Still rubbing ineffectually at her neck, Janeway moved to the replicator. She was about to ask for one of the headache medications that the holodoctor had  prescribed for her at her last check-up, but she changed her mind and order a bourbon straight-up instead. While she could probably justify not returning  Madaleine's call until the morning, she most likely had ought to see what the woman wanted.  And now was the perfect time to call her--dealing with Madaleine always gave her a headache anyway.

Janeway resumed the seat in front of the comm panel. Before punching in Madaleine's code, she scrolled through the rest of the messages. She decide they all could wait until later. Except one.
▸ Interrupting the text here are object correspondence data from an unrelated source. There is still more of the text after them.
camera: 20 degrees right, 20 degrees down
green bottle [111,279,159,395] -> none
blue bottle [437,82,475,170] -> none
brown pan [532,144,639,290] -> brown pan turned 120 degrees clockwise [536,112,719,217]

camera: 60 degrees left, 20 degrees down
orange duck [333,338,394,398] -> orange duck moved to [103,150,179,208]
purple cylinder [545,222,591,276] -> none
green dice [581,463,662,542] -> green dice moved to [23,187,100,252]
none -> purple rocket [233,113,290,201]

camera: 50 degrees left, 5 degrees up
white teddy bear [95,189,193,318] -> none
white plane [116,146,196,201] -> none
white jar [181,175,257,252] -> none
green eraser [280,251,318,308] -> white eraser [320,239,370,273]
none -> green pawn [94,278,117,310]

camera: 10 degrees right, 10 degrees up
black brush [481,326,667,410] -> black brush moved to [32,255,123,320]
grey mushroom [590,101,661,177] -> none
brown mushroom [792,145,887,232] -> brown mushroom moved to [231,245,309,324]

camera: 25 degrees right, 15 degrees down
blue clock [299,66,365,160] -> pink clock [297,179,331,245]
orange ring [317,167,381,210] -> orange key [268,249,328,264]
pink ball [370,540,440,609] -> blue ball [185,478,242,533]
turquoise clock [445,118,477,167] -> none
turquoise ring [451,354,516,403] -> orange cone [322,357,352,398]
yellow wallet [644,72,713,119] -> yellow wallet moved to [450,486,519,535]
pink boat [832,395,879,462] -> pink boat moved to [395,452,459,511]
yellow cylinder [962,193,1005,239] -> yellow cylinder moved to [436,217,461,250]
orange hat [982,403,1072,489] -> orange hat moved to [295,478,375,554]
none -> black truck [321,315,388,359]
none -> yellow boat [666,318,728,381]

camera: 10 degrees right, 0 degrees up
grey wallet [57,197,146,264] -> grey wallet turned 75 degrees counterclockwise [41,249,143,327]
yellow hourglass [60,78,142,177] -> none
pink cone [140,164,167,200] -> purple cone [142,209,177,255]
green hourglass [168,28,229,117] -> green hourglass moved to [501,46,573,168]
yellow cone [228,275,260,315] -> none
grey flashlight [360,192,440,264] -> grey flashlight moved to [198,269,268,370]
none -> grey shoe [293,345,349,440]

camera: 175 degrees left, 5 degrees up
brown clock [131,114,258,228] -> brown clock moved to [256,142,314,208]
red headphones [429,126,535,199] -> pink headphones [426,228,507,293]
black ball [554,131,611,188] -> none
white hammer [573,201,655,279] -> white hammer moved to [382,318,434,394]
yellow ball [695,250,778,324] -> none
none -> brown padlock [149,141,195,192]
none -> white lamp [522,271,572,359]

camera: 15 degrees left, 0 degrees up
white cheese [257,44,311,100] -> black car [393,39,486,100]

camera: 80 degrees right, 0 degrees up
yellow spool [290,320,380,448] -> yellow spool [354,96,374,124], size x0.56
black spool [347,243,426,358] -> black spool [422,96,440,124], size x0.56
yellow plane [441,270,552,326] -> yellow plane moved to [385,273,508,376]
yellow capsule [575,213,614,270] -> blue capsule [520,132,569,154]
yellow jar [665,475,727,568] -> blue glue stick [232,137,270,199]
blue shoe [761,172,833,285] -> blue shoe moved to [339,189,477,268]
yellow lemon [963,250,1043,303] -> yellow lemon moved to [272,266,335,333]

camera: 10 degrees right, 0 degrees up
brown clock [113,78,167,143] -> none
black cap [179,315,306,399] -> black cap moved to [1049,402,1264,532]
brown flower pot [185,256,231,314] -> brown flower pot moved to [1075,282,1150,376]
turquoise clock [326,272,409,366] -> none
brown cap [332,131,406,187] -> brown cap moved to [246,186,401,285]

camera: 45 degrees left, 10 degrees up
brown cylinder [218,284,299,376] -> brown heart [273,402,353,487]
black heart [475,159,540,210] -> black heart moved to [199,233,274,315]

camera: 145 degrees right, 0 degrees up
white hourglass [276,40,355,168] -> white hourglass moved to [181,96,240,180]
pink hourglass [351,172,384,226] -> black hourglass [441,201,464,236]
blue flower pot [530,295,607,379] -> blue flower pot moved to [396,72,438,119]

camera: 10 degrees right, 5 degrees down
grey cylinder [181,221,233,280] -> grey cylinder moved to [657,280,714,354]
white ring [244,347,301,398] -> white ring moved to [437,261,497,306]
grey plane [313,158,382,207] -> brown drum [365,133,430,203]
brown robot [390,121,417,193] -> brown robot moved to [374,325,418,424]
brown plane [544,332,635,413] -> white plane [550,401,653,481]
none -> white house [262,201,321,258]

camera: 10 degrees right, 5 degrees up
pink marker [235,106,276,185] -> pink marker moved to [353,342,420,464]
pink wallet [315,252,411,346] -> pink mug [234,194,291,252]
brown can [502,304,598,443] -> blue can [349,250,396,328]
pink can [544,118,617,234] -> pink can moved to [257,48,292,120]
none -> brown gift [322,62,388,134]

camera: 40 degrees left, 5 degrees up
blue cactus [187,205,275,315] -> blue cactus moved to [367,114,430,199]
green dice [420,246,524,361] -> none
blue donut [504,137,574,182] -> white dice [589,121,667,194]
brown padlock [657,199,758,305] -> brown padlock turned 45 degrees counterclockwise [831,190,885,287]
The last call had been a voice-only recording from Maggie. Janeway hit play.

"Kathryn, it was good to see you tonight. It's been too long and we're both working too many long hours. What say tomorrow we knock off at a reasonable hour and meet for dinner? Somewhere *away* from all things Starfleet.  I have subscription tickets for the Humanities lecture series at USF. We could go afterwards. It might be fun."

It did sound like fun. Janeway recorded her acceptance and forwarded the message to Maggie's home and office message queues. Then she leaned back into the chair, took a large fortifying swallow of the amber liquor she held in her left hand.  She pecked out Madaleine's comm code. A recorded voice reminded
Janeway it was 3 am where she was calling. Janeway gave a small wicked smile and ordered, "Open communications channel."